[Figure understanding tasks]
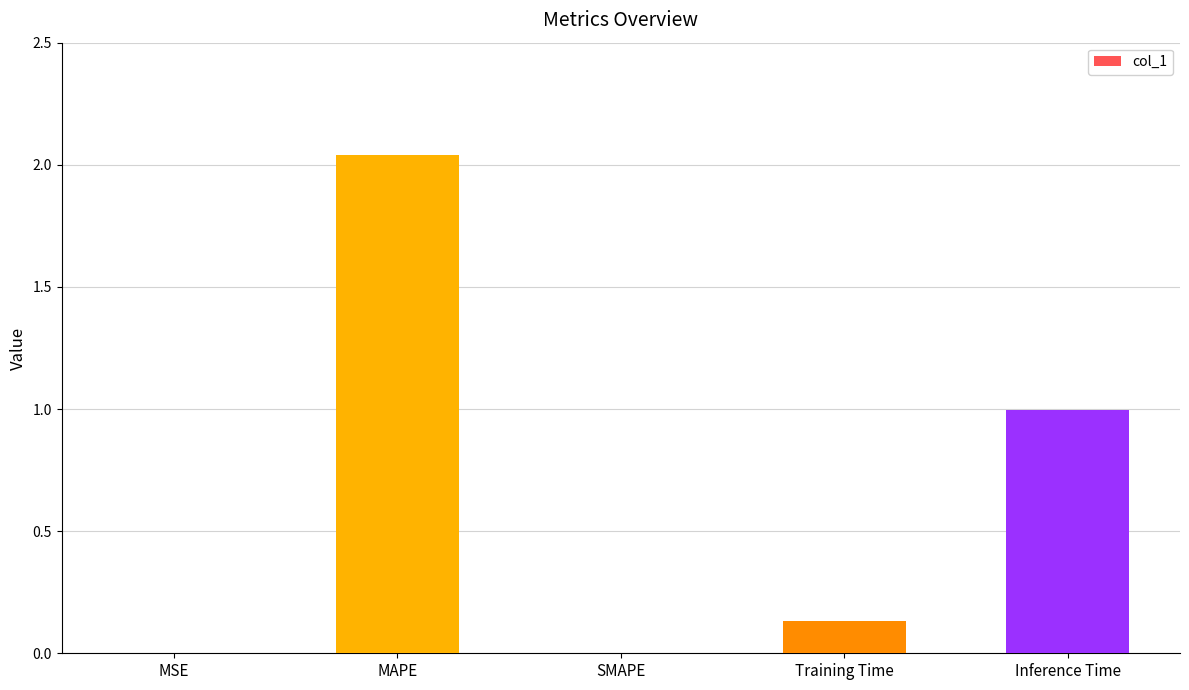

At which category does the chart reach its peak across all series?

MAPE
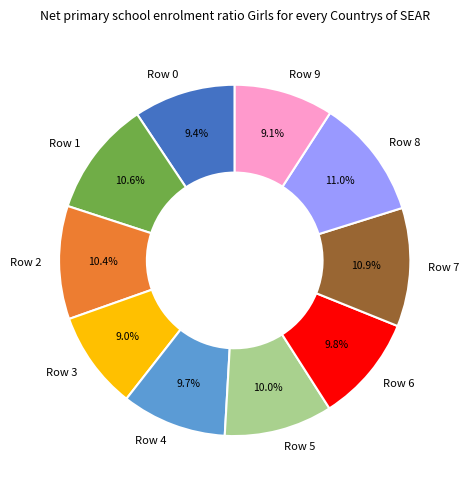

Between Row 9 and Row 5, which is larger?

Row 5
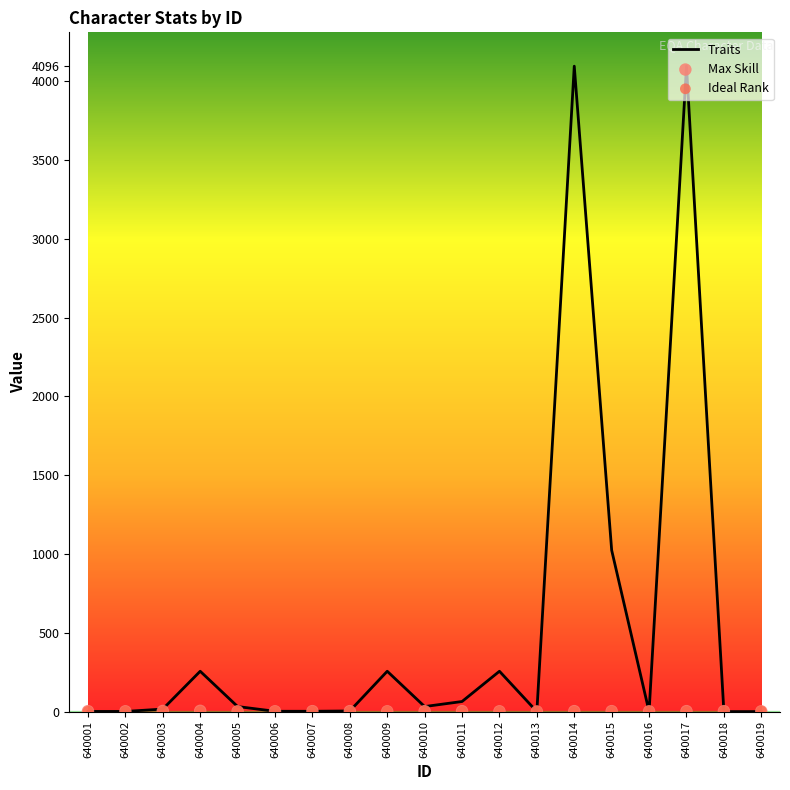

Which series reaches the maximum Y coordinate?

Traits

### PROBLEM REQUIREMENTS
Can you duplicate every one of the records above word for word, leaving the pictures out of your copy?

### RESULT BELOW
At which category does the chart reach its peak across all series?

MAPE

Between Row 9 and Row 5, which is larger?

Row 5

Which series reaches the maximum Y coordinate?

Traits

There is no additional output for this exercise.